Foto rontgen Upik Lela. Perempuan paruh baya ini menderita radang paru diduga akibat debu batu bara yang dihasilkan batu bara PLUT Teluk Sepang. Sumber: Kanopi Hijau Indonesia.

Cimbyo Layas Ketaren dari Kanopi Hijau Indonesia mengatakan, terbakarnya stockpile itu terjadi selama kurang lebih 2 bulan, dan menurut penuturan warga, bau menyengat tercium warga yang tinggal di wilayah RT 14 Kelurahan Teluk Sepang. Sementara kediaman Upik Lela hanya berjarak 125 Meter dari stockpile yang terdiri dari 19 tumpukan batu bara sepanjang 2,3 km tidak dikelola secara benar.

"Tumpukan batu bara dibiarkan terbuka. Akibatnya adalah terjadi pelepasan panas akibat swabakar. Serta saat hujan menimbulkan air tirisan yang bercampur senyawa batu bara, air tirisan ini akan mencemari tanah dan sumur warga," kata Cimbyo, Senin (13/5/2024).

Berdasarkan pantauan di lapangan, kata Cimbyo, sejak PLTU Bengkulu beroperasi, lalu lintas kendaraan yang mengangkut batu bara meningkat secara drastis. Selain menjadi rusak parah, jalanan di kelurahan itu jadi penuh dengan debu pada saat kemarau dan berlumpur pada saat hujan.

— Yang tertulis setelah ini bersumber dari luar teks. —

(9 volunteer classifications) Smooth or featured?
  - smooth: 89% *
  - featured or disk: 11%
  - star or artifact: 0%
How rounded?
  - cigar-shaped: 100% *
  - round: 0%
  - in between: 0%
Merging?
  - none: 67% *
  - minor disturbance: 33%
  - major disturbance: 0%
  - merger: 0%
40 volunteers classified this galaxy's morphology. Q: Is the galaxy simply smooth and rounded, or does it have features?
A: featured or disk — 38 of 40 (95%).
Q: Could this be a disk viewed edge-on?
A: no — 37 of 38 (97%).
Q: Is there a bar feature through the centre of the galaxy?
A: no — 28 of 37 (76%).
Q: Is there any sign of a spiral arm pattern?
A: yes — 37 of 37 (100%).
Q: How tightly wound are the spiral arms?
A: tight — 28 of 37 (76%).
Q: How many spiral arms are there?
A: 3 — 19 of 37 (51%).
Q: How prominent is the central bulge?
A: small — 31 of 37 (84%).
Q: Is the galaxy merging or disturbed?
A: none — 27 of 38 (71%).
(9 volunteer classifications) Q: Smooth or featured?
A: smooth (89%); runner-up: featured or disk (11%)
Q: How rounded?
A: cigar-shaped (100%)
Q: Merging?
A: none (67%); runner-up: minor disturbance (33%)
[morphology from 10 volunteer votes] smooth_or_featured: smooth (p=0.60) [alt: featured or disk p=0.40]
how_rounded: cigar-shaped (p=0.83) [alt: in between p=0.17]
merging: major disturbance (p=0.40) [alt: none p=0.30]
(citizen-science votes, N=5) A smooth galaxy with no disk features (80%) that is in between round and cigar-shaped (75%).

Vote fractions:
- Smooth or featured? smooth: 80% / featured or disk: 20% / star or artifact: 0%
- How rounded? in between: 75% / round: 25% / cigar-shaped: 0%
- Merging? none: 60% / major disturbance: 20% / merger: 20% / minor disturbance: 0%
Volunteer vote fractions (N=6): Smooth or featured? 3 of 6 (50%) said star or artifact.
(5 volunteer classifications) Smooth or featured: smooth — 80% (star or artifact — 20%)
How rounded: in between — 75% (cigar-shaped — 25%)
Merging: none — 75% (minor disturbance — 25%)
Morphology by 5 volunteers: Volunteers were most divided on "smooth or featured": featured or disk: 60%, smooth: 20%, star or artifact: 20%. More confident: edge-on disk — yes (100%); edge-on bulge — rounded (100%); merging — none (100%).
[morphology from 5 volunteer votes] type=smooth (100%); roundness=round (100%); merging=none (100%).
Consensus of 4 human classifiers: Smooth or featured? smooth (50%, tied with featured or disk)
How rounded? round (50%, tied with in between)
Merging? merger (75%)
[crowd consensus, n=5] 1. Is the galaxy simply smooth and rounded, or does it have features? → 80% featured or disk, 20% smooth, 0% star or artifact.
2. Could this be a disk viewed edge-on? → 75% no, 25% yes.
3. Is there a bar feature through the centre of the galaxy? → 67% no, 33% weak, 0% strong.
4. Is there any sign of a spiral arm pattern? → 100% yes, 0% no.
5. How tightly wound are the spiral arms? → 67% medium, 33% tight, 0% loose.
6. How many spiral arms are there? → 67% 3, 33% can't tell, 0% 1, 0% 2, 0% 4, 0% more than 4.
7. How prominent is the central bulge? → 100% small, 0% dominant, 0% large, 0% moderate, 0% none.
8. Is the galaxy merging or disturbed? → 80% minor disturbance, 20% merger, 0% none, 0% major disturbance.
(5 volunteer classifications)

Begitupun dengan tumpukan batu bara, kondisinya dibiarkan terbuka tanpa penutup tanpa drainase. Situasi ini dapat dipastikan berpengaruh terhadap kondisi lingkungan dan berakibat buruk terhadap kesehatan kaum rentan yang tinggal di Teluk Sepang.

"Kami juga melakukan pemantauan terhadap aktivitas PLTU batu bara melalui panduan RKL/RPL PLTU batu bara Teluk Sepang, kami melihat bahwa FABA (fly ash bottom ash) dibuang secara sembarangan. FABA adalah abu hasil pembakaran batu bara, abu ini mengandung senyawa Silika, NoX dan SoX yang dapat mengganggu pernapasan dan kerusakan paru paru," kata Cimbyo.

Ketua Kanopi Hijau Indonesia, Ali Akbar, mengatakan pengelolaan lingkungan yang buruk akan berdampak terhadap kaum rentan, yang tak lain adalah kelompok orang dengan usia lanjut dan anak. Sementara di Teluk Sepang, dari total jumlah penduduk 3.549, terdapat sekitar 783 anak dan 500 lebih lansia.

"Mereka akan menjadi korban pertama dari buruknya model kelola lingkungan. Tidak ada harapan baik dari tumbuh kembang anak dari daerah yang lingkungannya kotor. Mereka akan menghabiskan energi untuk melawan serangan penyakit, sementara manula yang memang sudah rentan akan terpapar berbagai penyakit," kata Ali.